This just arrived, and I'm so jazzed I wanted to share it:
It's a how-to book on making realistic bugs using tissue paper. Not the kind you use to make small flying airplanes, but the Kleenex kind! And pretty much nothing else except glue! For transparent wings, he soaks the tissue in gloss. For the other general use sheets, he soaks them in diluted white glue, hangs them up to dry, then IRONS THEM. So Japanese!
I had some projects in the back of my mind that could use stuff like this. The techniques can be applied to other organisms like crusteaceans, arachnids... prehistoric invertebrates. It boggles the mind! The author is obviously a craftsman, but I am just a hack - I plan on using any and all materials to make my monsters, er insects.
I have some serious reading to do now (thanks mom and dad for forcing me to go to Japanese school instead of allowing me to watch cartoons).

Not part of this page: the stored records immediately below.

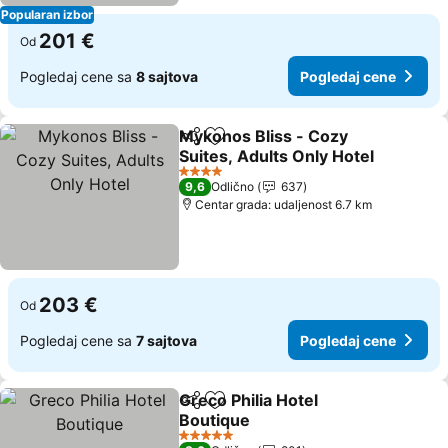
Popularan izbor
201 €
Od
Pogledaj cene sa
8 sajtova
Pogledaj cene
Mykonos Bliss - Cozy
Deli
Dodati u favorite
Suites, Adults Only Hotel
Pogledaj cene
4 Zvezdice
9,6
Odlično
637
Centar grada: udaljenost 6.7 km
203 €
Od
Pogledaj cene sa
7 sajtova
Pogledaj cene
Greco Philia Hotel
Deli
Dodati u favorite
Boutique
Pogledaj cene
5 Zvezdice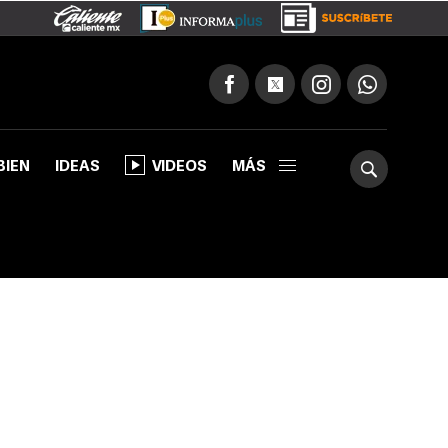
BIEN
IDEAS
VIDEOS
MÁS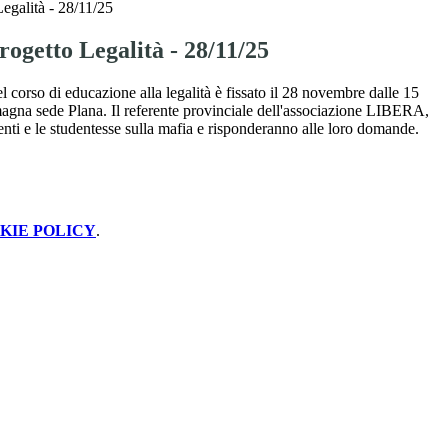
Legalità - 28/11/25
rogetto Legalità - 28/11/25
l corso di educazione alla legalità è fissato il 28 novembre dalle 15
 magna sede Plana. Il referente provinciale dell'associazione LIBERA,
denti e le studentesse sulla mafia e risponderanno alle loro domande.
KIE POLICY
.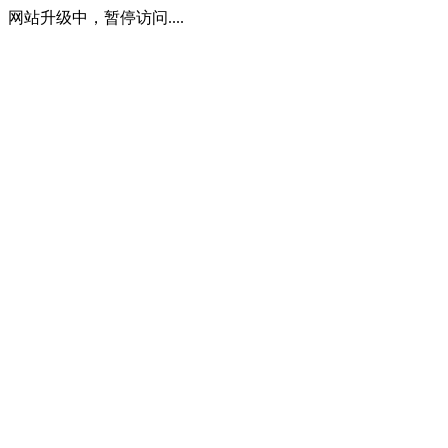
网站升级中，暂停访问....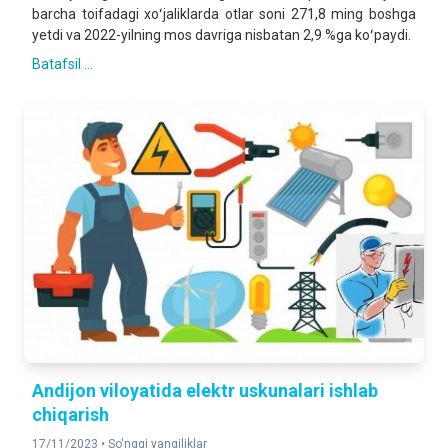
barcha toifadagi xoʻjaliklarda otlar soni 271,8 ming boshga
yetdi va 2022-yilning mos davriga nisbatan 2,9 %ga koʻpaydi.
Batafsil ...
Andijon viloyatida elektr uskunalari ishlab
chiqarish
17/11/2023 •
So'nggi yangiliklar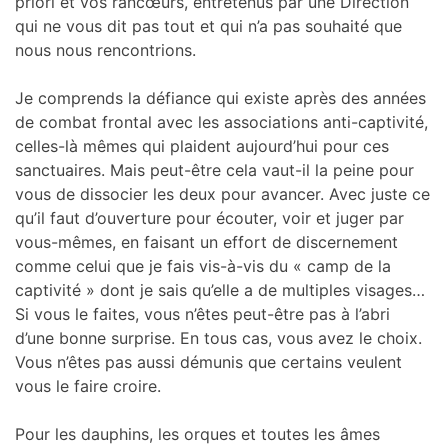
priori et vos rancœurs, entretenus par une Direction
qui ne vous dit pas tout et qui n’a pas souhaité que
nous nous rencontrions.
Je comprends la défiance qui existe après des années
de combat frontal avec les associations anti-captivité,
celles-là mêmes qui plaident aujourd’hui pour ces
sanctuaires. Mais peut-être cela vaut-il la peine pour
vous de dissocier les deux pour avancer. Avec juste ce
qu’il faut d’ouverture pour écouter, voir et juger par
vous-mêmes, en faisant un effort de discernement
comme celui que je fais vis-à-vis du « camp de la
captivité » dont je sais qu’elle a de multiples visages…
Si vous le faites, vous n’êtes peut-être pas à l’abri
d’une bonne surprise. En tous cas, vous avez le choix.
Vous n’êtes pas aussi démunis que certains veulent
vous le faire croire.
Pour les dauphins, les orques et toutes les âmes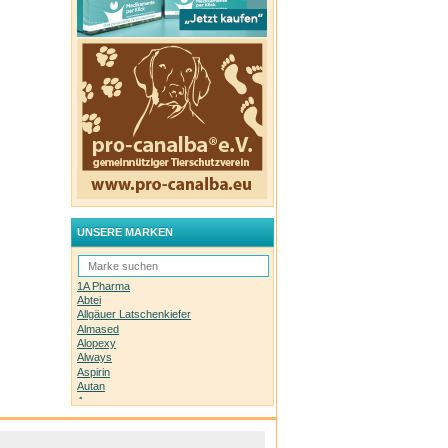
UNSERE MARKEN
1A Pharma
Abtei
Allgäuer Latschenkiefer
Almased
Alopexy
Always
Aspirin
Autan
Avene
Bachblüten-Orginal
Bepanthen
Basica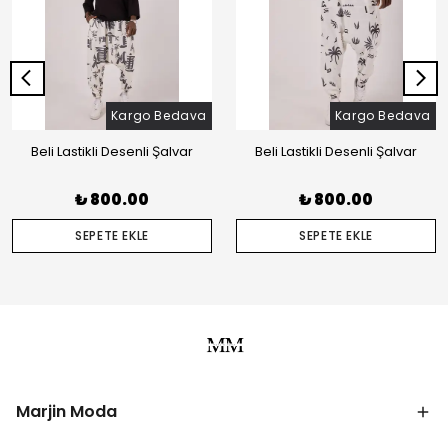
Kargo Bedava
Kargo Bedava
Beli Lastikli Desenli Şalvar
Beli Lastikli Desenli Şalvar
₺ 800.00
₺ 800.00
SEPETE EKLE
SEPETE EKLE
Marjin Moda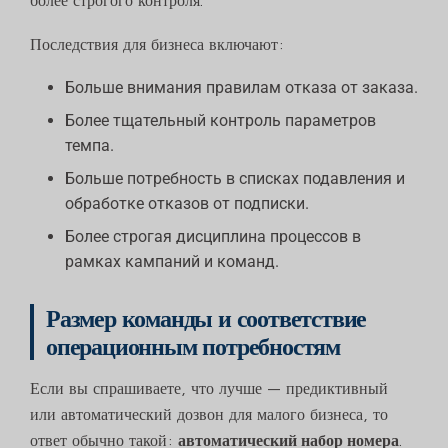
Последствия для бизнеса включают:
Больше внимания правилам отказа от заказа.
Более тщательный контроль параметров
темпа.
Больше потребность в списках подавления и
обработке отказов от подписки.
Более строгая дисциплина процессов в
рамках кампаний и команд.
Размер команды и соответствие
операционным потребностям
Если вы спрашиваете, что лучше — предиктивный
или автоматический дозвон для малого бизнеса, то
ответ обычно такой:
автоматический набор номера
.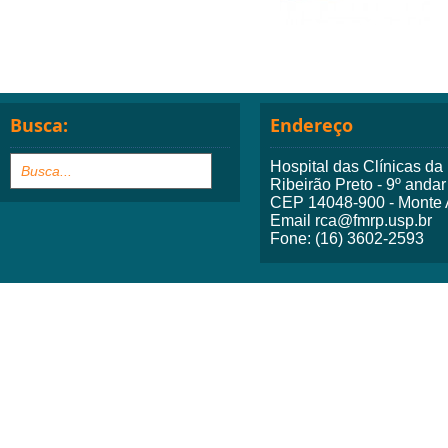
Busca:
Endereço
Hospital das Clínicas d
Ribeirão Preto - 9º andar
CEP 14048-900 - Monte A
Email rca@fmrp.usp.br
Fone: (16) 3602-2593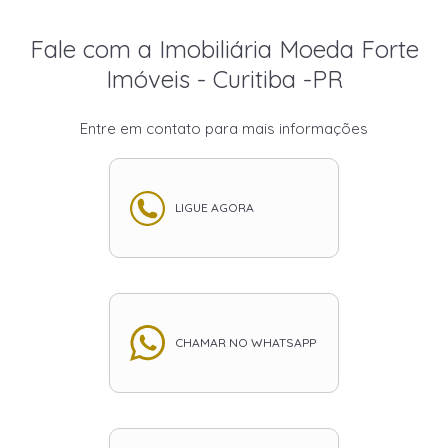
Fale com a Imobiliária Moeda Forte
Imóveis - Curitiba -PR
Entre em contato para mais informações
LIGUE AGORA
CHAMAR NO WHATSAPP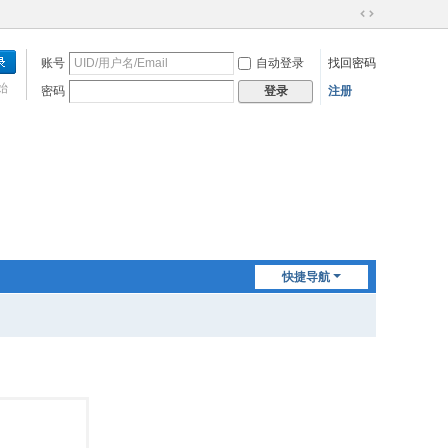
切
换
账号
自动登录
找回密码
到
宽
始
密码
注册
登录
版
快捷导航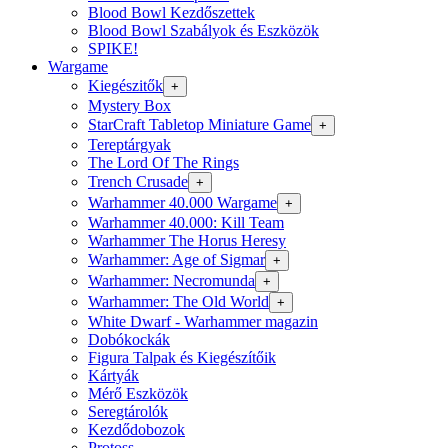
Blood Bowl Kezdőszettek
Blood Bowl Szabályok és Eszközök
SPIKE!
Wargame
Kiegészitők
+
Mystery Box
StarCraft Tabletop Miniature Game
+
Tereptárgyak
The Lord Of The Rings
Trench Crusade
+
Warhammer 40.000 Wargame
+
Warhammer 40.000: Kill Team
Warhammer The Horus Heresy
Warhammer: Age of Sigmar
+
Warhammer: Necromunda
+
Warhammer: The Old World
+
White Dwarf - Warhammer magazin
Dobókockák
Figura Talpak és Kiegészítőik
Kártyák
Mérő Eszközök
Seregtárolók
Kezdődobozok
Protoss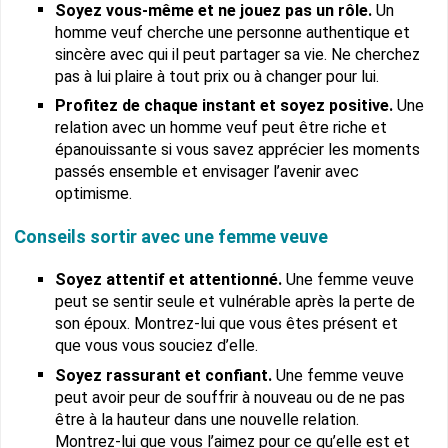
Soyez vous-même et ne jouez pas un rôle.
Un
homme veuf cherche une personne authentique et
sincère avec qui il peut partager sa vie. Ne cherchez
pas à lui plaire à tout prix ou à changer pour lui.
Profitez de chaque instant et soyez positive.
Une
relation avec un homme veuf peut être riche et
épanouissante si vous savez apprécier les moments
passés ensemble et envisager l’avenir avec
optimisme.
Conseils sortir avec une femme veuve
Soyez attentif et attentionné.
Une femme veuve
peut se sentir seule et vulnérable après la perte de
son époux. Montrez-lui que vous êtes présent et
que vous vous souciez d’elle.
Soyez rassurant et confiant.
Une femme veuve
peut avoir peur de souffrir à nouveau ou de ne pas
être à la hauteur dans une nouvelle relation.
Montrez-lui que vous l’aimez pour ce qu’elle est et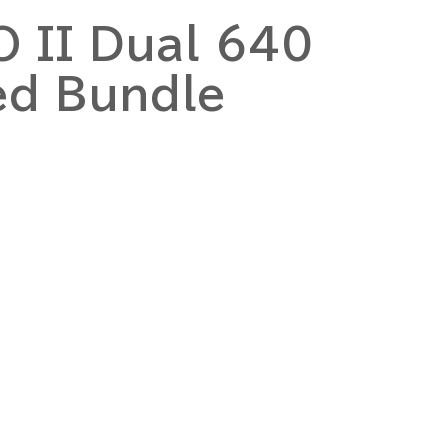
O II Dual 640
ed Bundle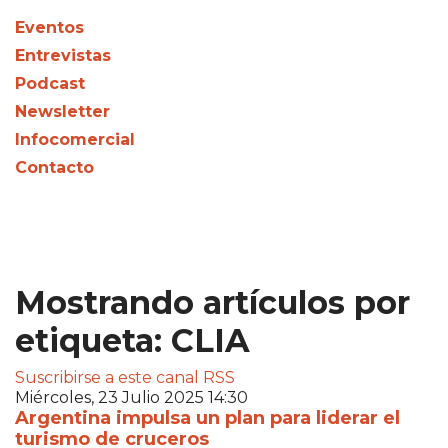
Eventos
Entrevistas
Podcast
Newsletter
Infocomercial
Contacto
Mostrando artículos por
etiqueta: CLIA
Suscribirse a este canal RSS
Miércoles, 23 Julio 2025 14:30
Argentina impulsa un plan para liderar el
turismo de cruceros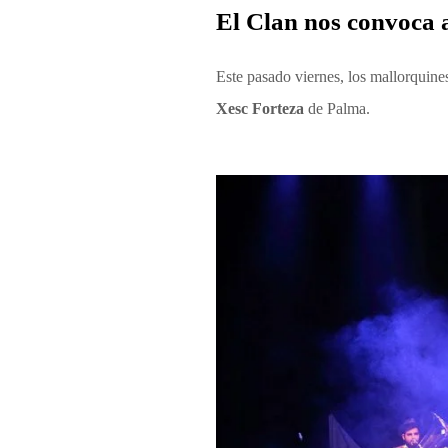
El Clan nos convoca a
Este pasado viernes, los mallorquin
Xesc Forteza
de Palma.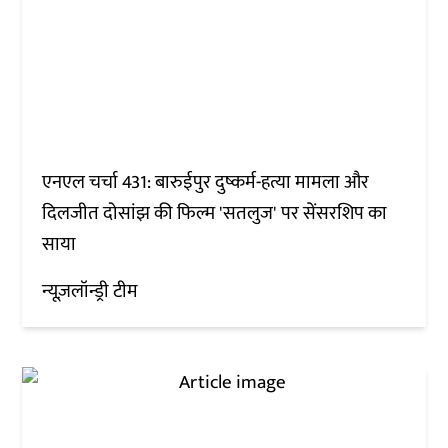
एनएल चर्चा 431: बारुईपुर दुष्कर्म-हत्या मामला और
दिलजीत दोसांझ की फिल्म 'सतलुज' पर सेंसरशिप का
साया
न्यूज़लॉन्ड्री टीम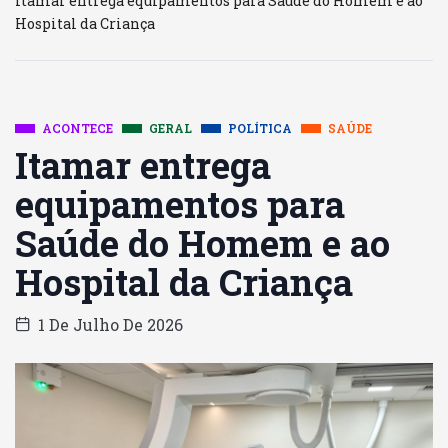
Itamar entrega equipamentos para Saúde do Homem e ao
Hospital da Criança
ACONTECE
GERAL
POLÍTICA
SAÚDE
Itamar entrega
equipamentos para
Saúde do Homem e ao
Hospital da Criança
1 De Julho De 2026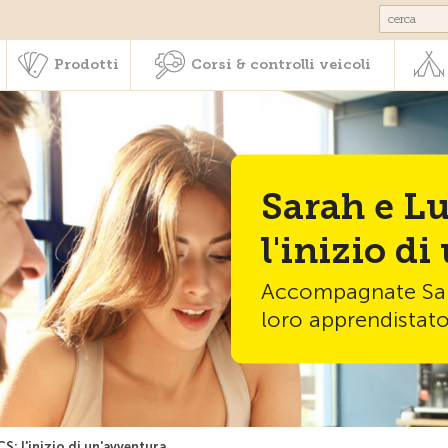
Societariato & prestazioni
Prodotti
Corsi & controlli veic
Prodotti
Corsi & controlli veicoli
Sarah e Lu
l'inizio d
Accompagnate Sara
loro apprendistato
CS: l'inizio di un'avventura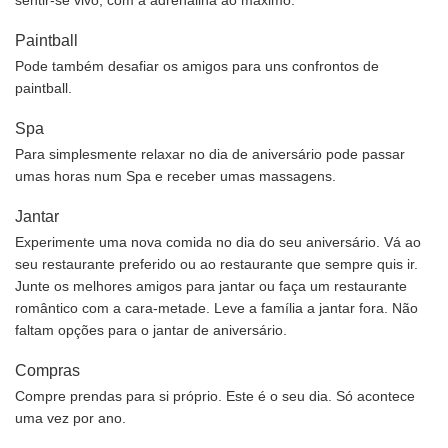
sentir-se vivo, com a adrenalina ao máximo.
Paintball
Pode também desafiar os amigos para uns confrontos de
paintball.
Spa
Para simplesmente relaxar no dia de aniversário pode passar
umas horas num Spa e receber umas massagens.
Jantar
Experimente uma nova comida no dia do seu aniversário. Vá ao
seu restaurante preferido ou ao restaurante que sempre quis ir.
Junte os melhores amigos para jantar ou faça um restaurante
romântico com a cara-metade. Leve a família a jantar fora. Não
faltam opções para o jantar de aniversário.
Compras
Compre prendas para si próprio. Este é o seu dia. Só acontece
uma vez por ano.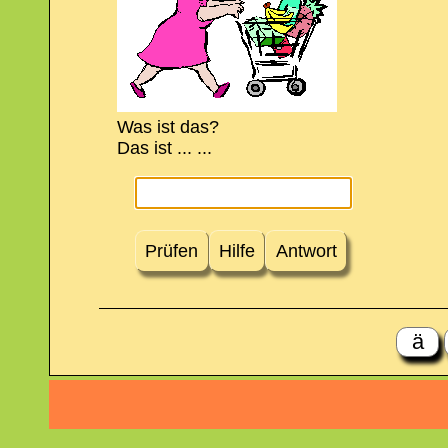
Was ist das?
Das ist ... ...
Prüfen
Hilfe
Antwort
ä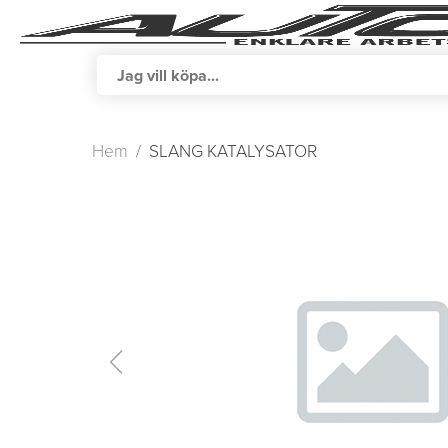
Hem
SLANG KATALYSATOR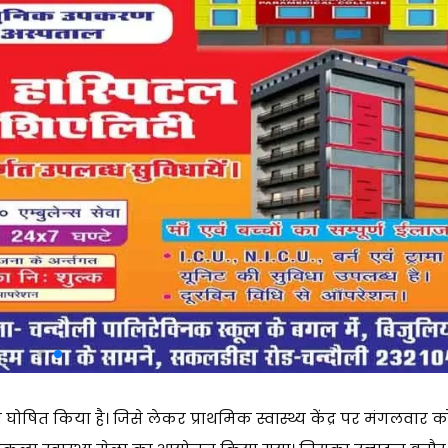
घोषित किया है। जिसे लेकर प्राथमिक स्वास्थ्य केंद्र पर मंगलवार क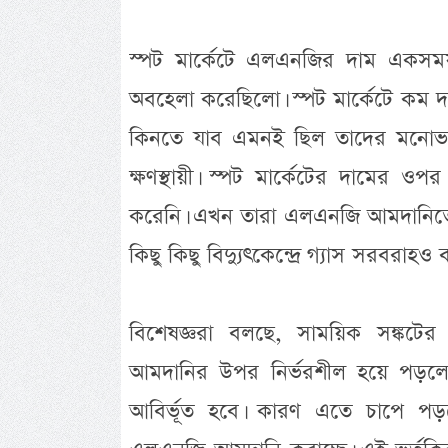
স্পট মার্কেটে এলএনজির দাম একসময় ক
অবহেলা করেছিলো। স্পট মার্কেটে কম দ
কিনতে যাব এমনই ছিল তাদের মনোভাব
ক্ষণস্থায়ী। স্পট মার্কেটের দামের ও
করেনি। এখন তারা এলএনজি আমদানিতে ব
কিছু কিছু বিদ্যুৎকেন্দ্রে গ্যাস সরবরাহও 
বিশেষজ্ঞরা বলছে, সাময়িক সঙ্কটে
আমদানির উপর নির্ভরশীল হয়ে পড়লে তা
আবির্ভূত হবে। কারণ এতে চাপে পড়ছে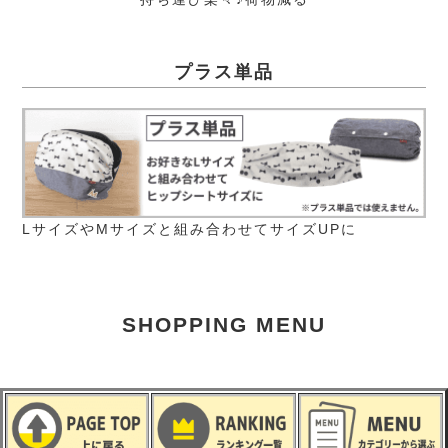
プラス単品
LサイズやMサイズと組み合わせてサイズUPに
SHOPPING MENU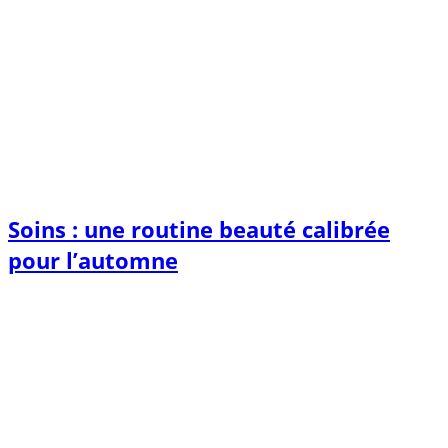
Soins : une routine beauté calibrée
pour l’automne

EDIT: I had a look thru last night, and it seems this guy is an artist who chooses a "pure" medium, i.e. only tissue paper. I have no such compunction towards such things, so I plan on using everything at my disposal (epoxy putty, sheet plastic, stretched sprue, vac-form, etc.). His take on transparent wings could use a tweak - maybe vellum or onion skin paper instead of Kleenex?
Now to find a suitable "first try". A fly?